Already expecting to have difficulty with the French beaurocracy system (extremely strict return policies at stores, miles of paperwork and red tape), I have not been disappointed. To get a telephone you need an electric bill. To get an electric bill you have to call the company. To get an apartment you need a French bank statement. To get a French bank statement you need a local address. The high point of this all was finding that our apartment did not exist. We rented number nine. The street has only even numbers, and everyone else in our building gets their mail at number ten. The post office had never heard our address. We have to go back to all the places we set up accounts and re-order things (phone service, checks, etc.). The only organization that had no problem with our address was the store that delivered the matress.

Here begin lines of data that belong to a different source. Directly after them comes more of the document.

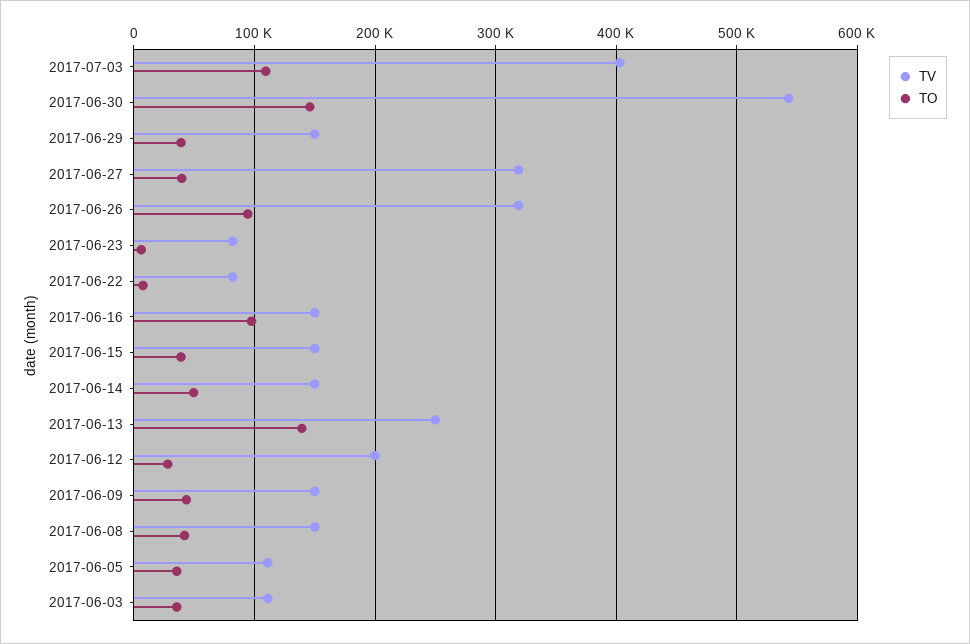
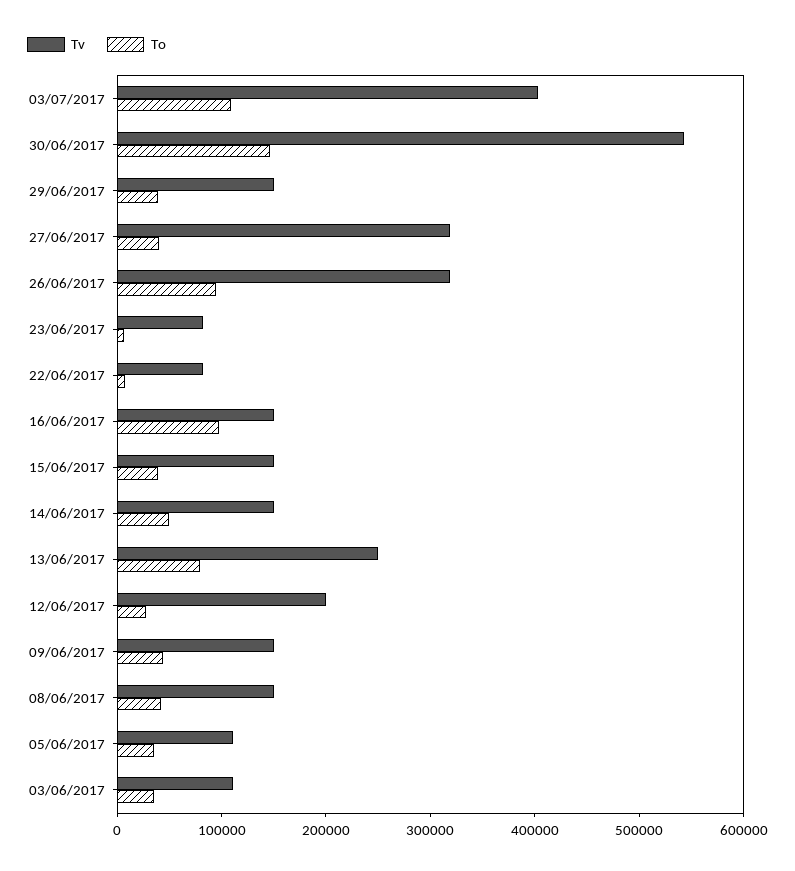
  {
    "TV": {
      "2017-07-03": 400000,
      "2017-06-30": 540000,
      "2017-06-29": 150000,
      "2017-06-27": 320000,
      "2017-06-26": 320000,
      "2017-06-23": 80000,
      "2017-06-22": 80000,
      "2017-06-16": 150000,
      "2017-06-15": 150000,
      "2017-06-14": 150000,
      "2017-06-13": 250000,
      "2017-06-12": 200000,
      "2017-06-09": 150000,
      "2017-06-08": 150000,
      "2017-06-05": 110000,
      "2017-06-03": 110000
    },
    "TO": {
      "2017-07-03": 110000,
      "2017-06-30": 150000,
      "2017-06-29": 40000,
      "2017-06-27": 40000,
      "2017-06-26": 90000,
      "2017-06-23": 10000,
      "2017-06-22": 10000,
      "2017-06-16": 100000,
      "2017-06-15": 40000,
      "2017-06-14": 50000,
-     "2017-06-13": 140000,
+     "2017-06-13": 80000,
      "2017-06-12": 30000,
      "2017-06-09": 40000,
      "2017-06-08": 40000,
      "2017-06-05": 40000,
      "2017-06-03": 40000
    }
  }

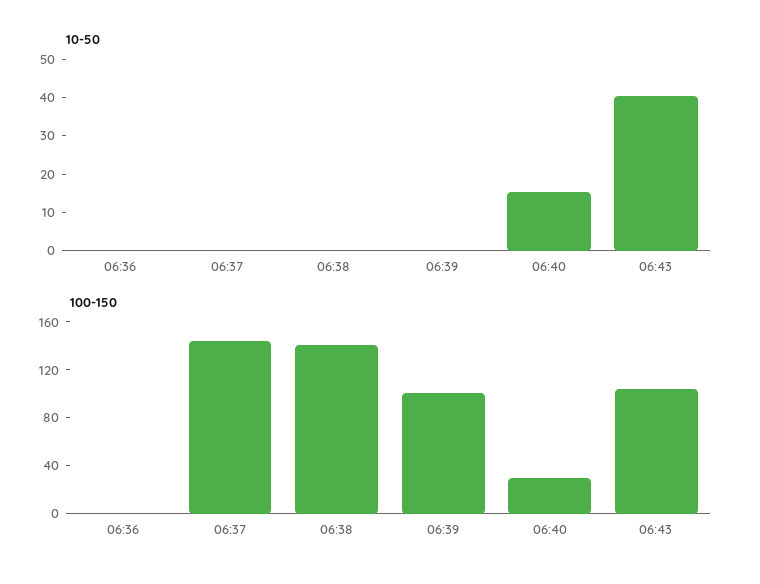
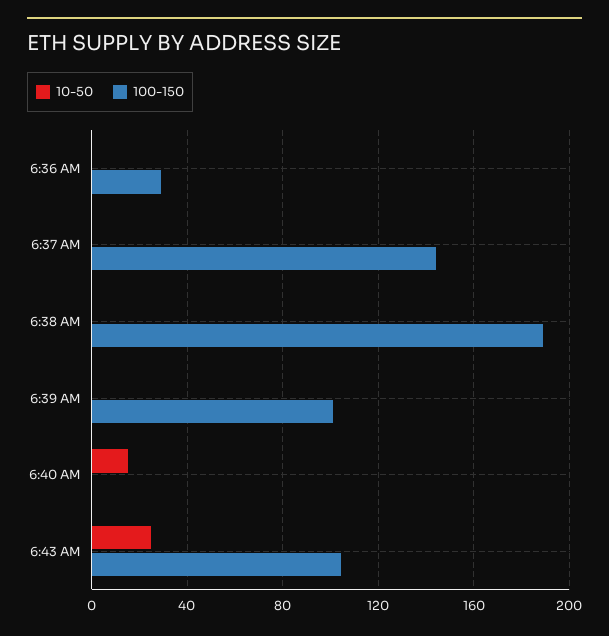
  {
    "10-50": {
      "06:36": 0,
      "06:37": 0,
      "06:38": 0,
      "06:39": 0,
      "06:40": 15,
-     "06:43": 40
+     "06:43": 25
    },
    "100-150": {
-     "06:36": 0,
+     "06:36": 30,
      "06:37": 145,
-     "06:38": 140,
+     "06:38": 190,
      "06:39": 100,
-     "06:40": 30,
+     "06:40": 0,
      "06:43": 105
    }
  }

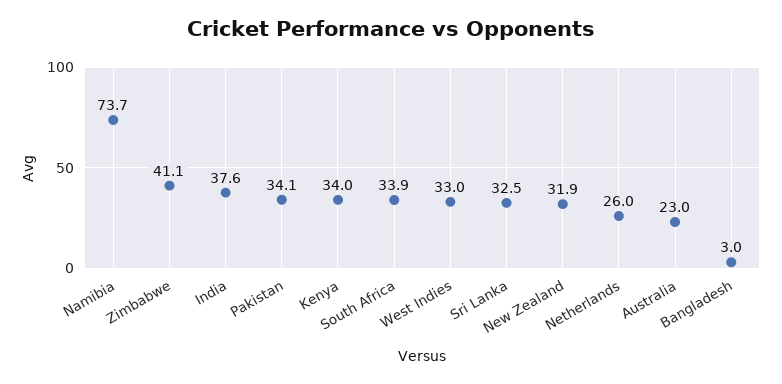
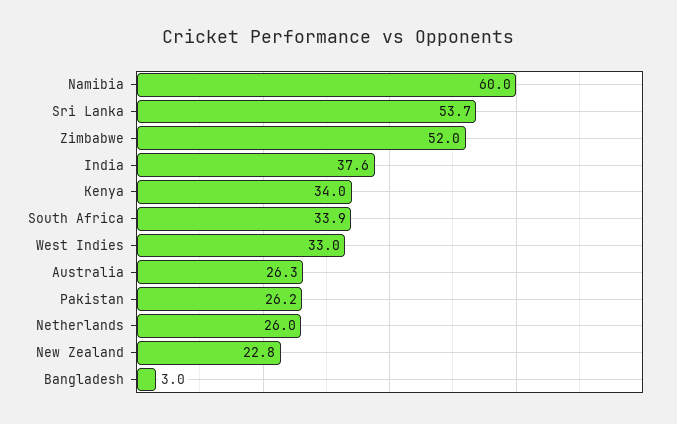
  {
-   "Namibia": 73.7,
+   "Namibia": 60,
-   "Zimbabwe": 41.1,
+   "Zimbabwe": 52,
    "India": 37.6,
-   "Pakistan": 34.1,
+   "Pakistan": 26.2,
    "Kenya": 34,
    "South Africa": 33.9,
    "West Indies": 33,
-   "Sri Lanka": 32.5,
+   "Sri Lanka": 53.7,
-   "New Zealand": 31.9,
+   "New Zealand": 22.8,
    "Netherlands": 26,
-   "Australia": 23,
+   "Australia": 26.3,
    "Bangladesh": 3
  }

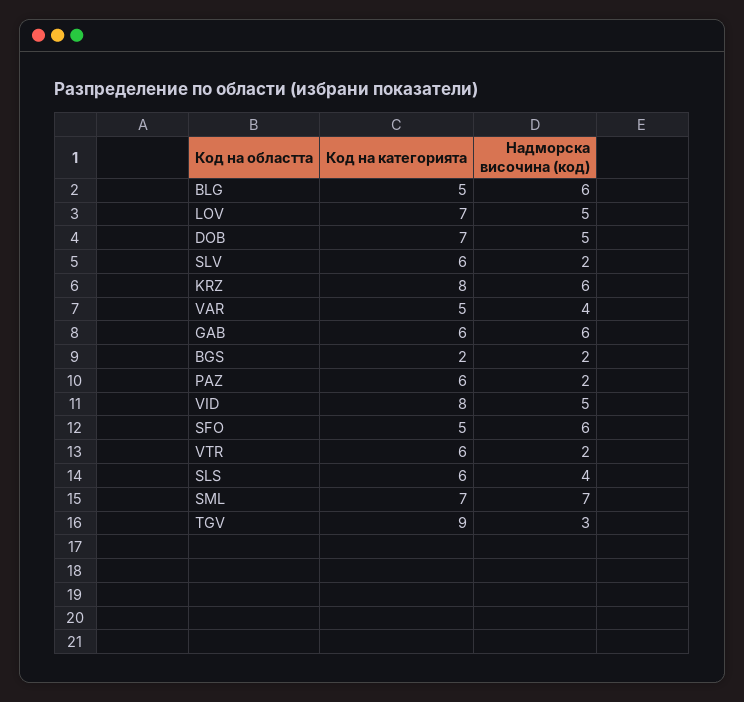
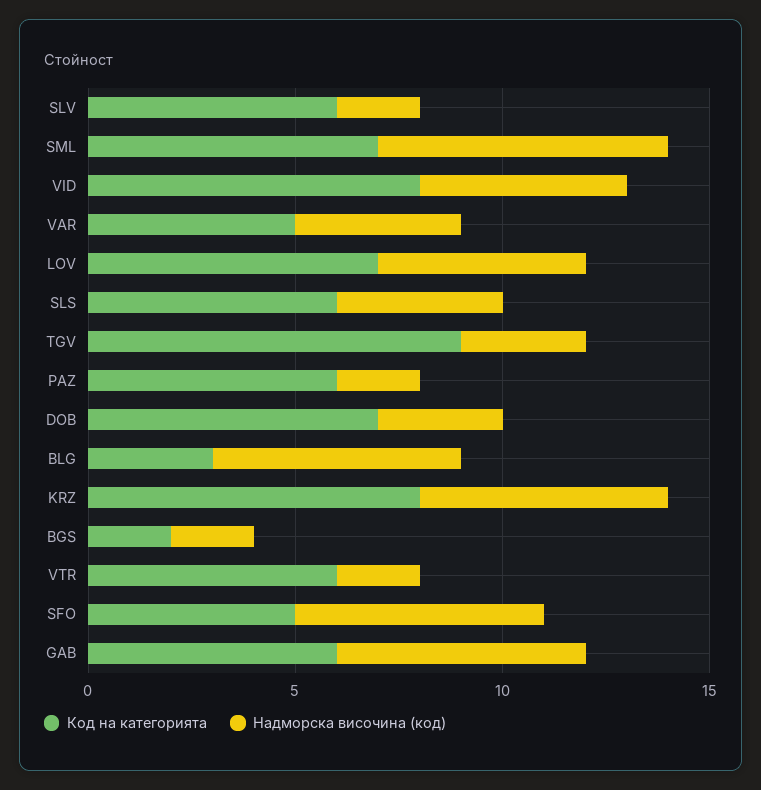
  {
    "Код на категорията": {
-     "BLG": 5,
+     "BLG": 3,
      "LOV": 7,
      "DOB": 7,
      "SLV": 6,
      "KRZ": 8,
      "VAR": 5,
      "GAB": 6,
      "BGS": 2,
      "PAZ": 6,
      "VID": 8,
      "SFO": 5,
      "VTR": 6,
      "SLS": 6,
      "SML": 7,
      "TGV": 9
    },
    "Надморска височина (код)": {
      "BLG": 6,
      "LOV": 5,
-     "DOB": 5,
+     "DOB": 3,
      "SLV": 2,
      "KRZ": 6,
      "VAR": 4,
      "GAB": 6,
      "BGS": 2,
      "PAZ": 2,
      "VID": 5,
      "SFO": 6,
      "VTR": 2,
      "SLS": 4,
      "SML": 7,
      "TGV": 3
    }
  }

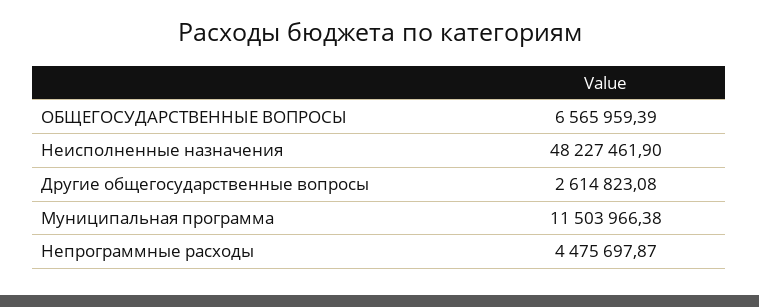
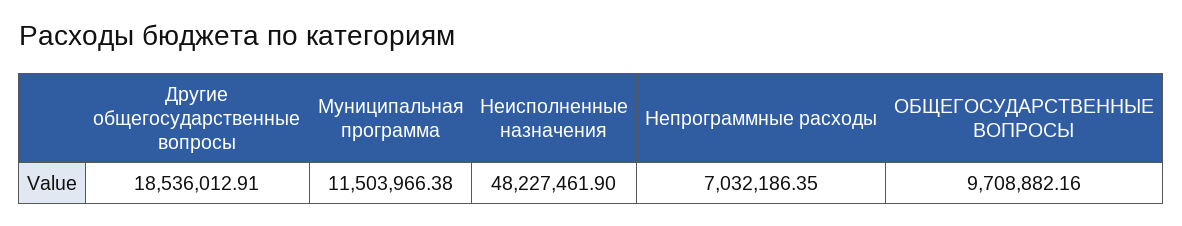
  {
-   "ОБЩЕГОСУДАРСТВЕННЫЕ ВОПРОСЫ": 6565959.39,
+   "ОБЩЕГОСУДАРСТВЕННЫЕ ВОПРОСЫ": 9708882.16,
    "Неисполненные назначения": 48227461.9,
-   "Другие общегосударственные вопросы": 2614823.08,
+   "Другие общегосударственные вопросы": 18536012.91,
    "Муниципальная программа": 11503966.38,
-   "Непрограммные расходы": 4475697.87
+   "Непрограммные расходы": 7032186.35
  }

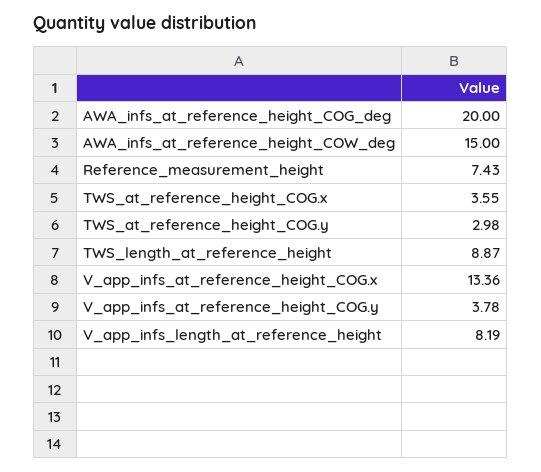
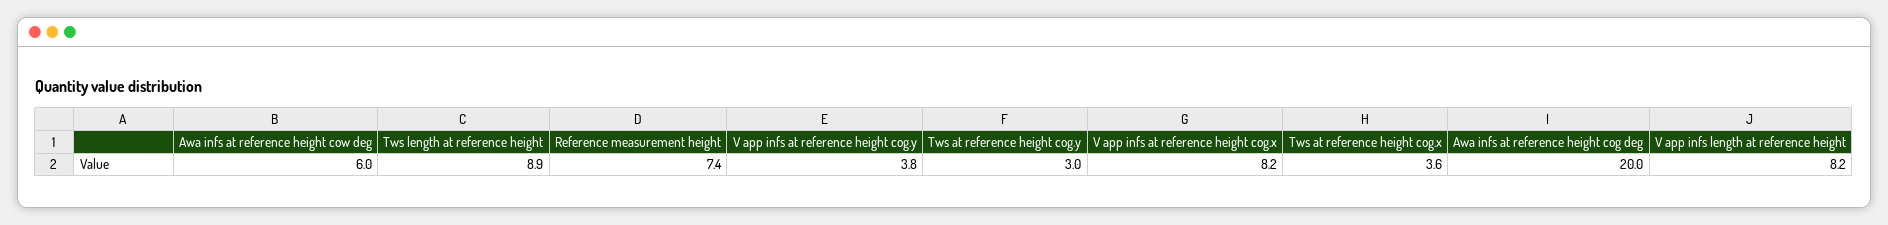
  {
    "AWA_infs_at_reference_height_COG_deg": 20,
-   "AWA_infs_at_reference_height_COW_deg": 15,
+   "AWA_infs_at_reference_height_COW_deg": 6,
    "Reference_measurement_height": 7.43,
    "TWS_at_reference_height_COG.x": 3.55,
    "TWS_at_reference_height_COG.y": 2.98,
    "TWS_length_at_reference_height": 8.87,
-   "V_app_infs_at_reference_height_COG.x": 13.36,
+   "V_app_infs_at_reference_height_COG.x": 8.2,
    "V_app_infs_at_reference_height_COG.y": 3.78,
    "V_app_infs_length_at_reference_height": 8.19
  }

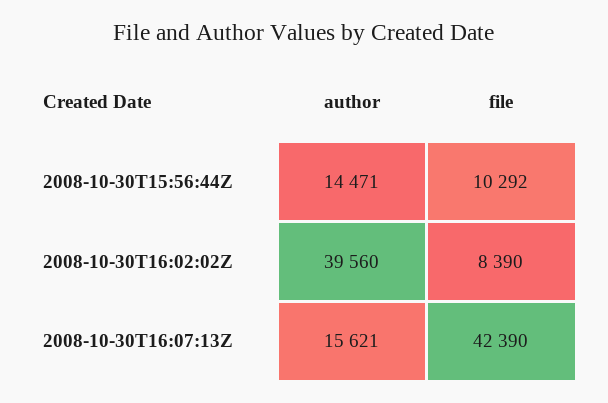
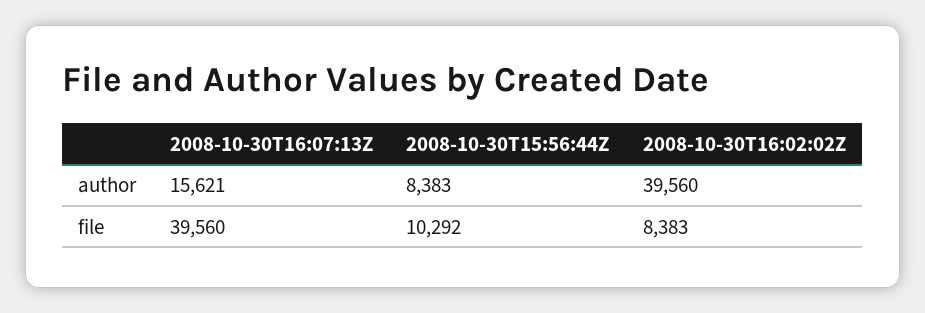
  {
    "author": {
-     "2008-10-30T15:56:44Z": 14471,
+     "2008-10-30T15:56:44Z": 8383,
      "2008-10-30T16:02:02Z": 39560,
      "2008-10-30T16:07:13Z": 15621
    },
    "file": {
      "2008-10-30T15:56:44Z": 10292,
-     "2008-10-30T16:02:02Z": 8390,
+     "2008-10-30T16:02:02Z": 8383,
-     "2008-10-30T16:07:13Z": 42390
+     "2008-10-30T16:07:13Z": 39560
    }
  }

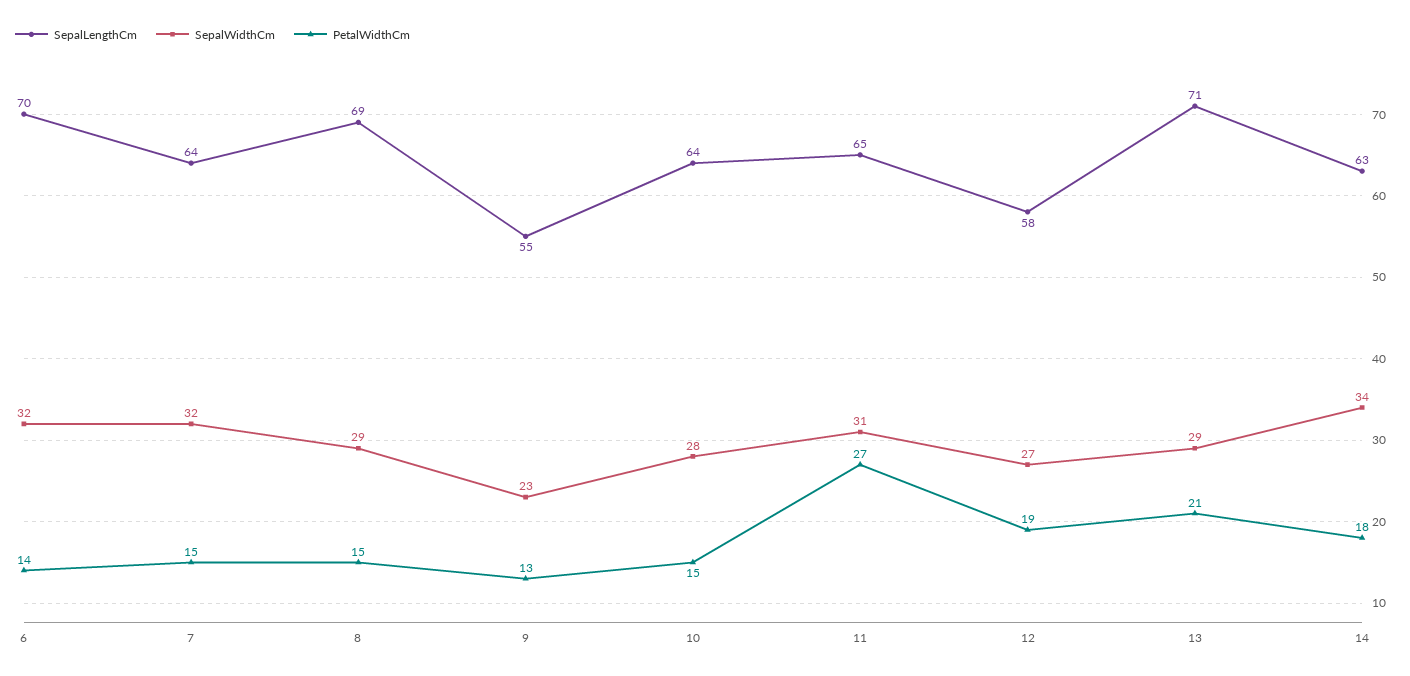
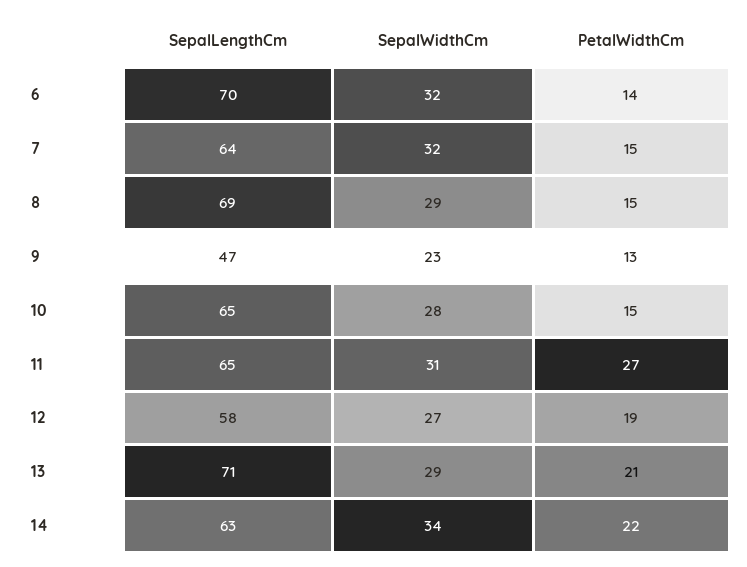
  {
    "SepalLengthCm": {
      "6": 70,
      "7": 64,
      "8": 69,
-     "9": 55,
+     "9": 47,
-     "10": 64,
+     "10": 65,
      "11": 65,
      "12": 58,
      "13": 71,
      "14": 63
    },
    "SepalWidthCm": {
      "6": 32,
      "7": 32,
      "8": 29,
      "9": 23,
      "10": 28,
      "11": 31,
      "12": 27,
      "13": 29,
      "14": 34
    },
    "PetalWidthCm": {
      "6": 14,
      "7": 15,
      "8": 15,
      "9": 13,
      "10": 15,
      "11": 27,
      "12": 19,
      "13": 21,
-     "14": 18
+     "14": 22
    }
  }

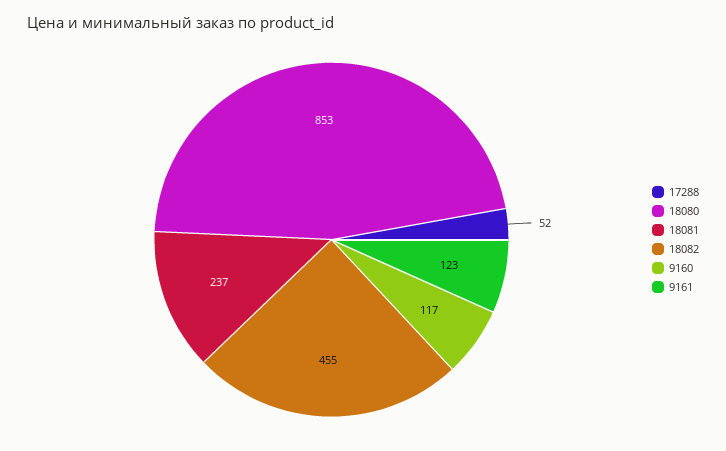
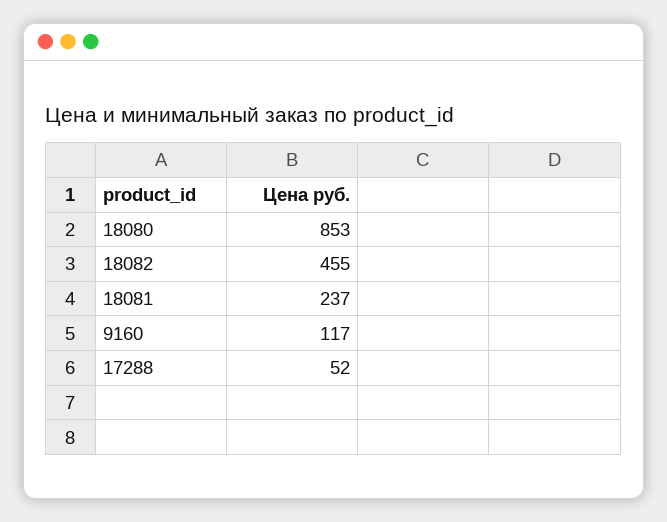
  {
    "17288": 52,
    "18080": 853,
    "18081": 237,
    "18082": 455,
-   "9160": 117,
+   "9160": 117
-   "9161": 123
  }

Now, I know it sounds like I’m doing a lot of complaining, and that’s because I am. Moving to another country is not like taking an extended vacation, at least not yet. But there are a few bright spots, and their names are Kim, Emilie, and Swann. Kim is an American woman we met at church. She’s a student in the program I’m going to be starting next week, and she’s been over a few nights for Josh to help with her homework. She’s also bummed around with us on some of our grocery excursions (and she made me buy a rug which does WONDERS for our linoleum floor). It’s great to know someone else in such a similar situation, to share discoveries and cold remedies. Swann and Emilie are our upstairs neighbors. We’ve just come from dinner in their apartment (multi-rooms. So jealous). And they’re so funny, and fun, and nice. As we let ourselves back into our apartment tonight, we were like, “Yeah! We’ve got friends!”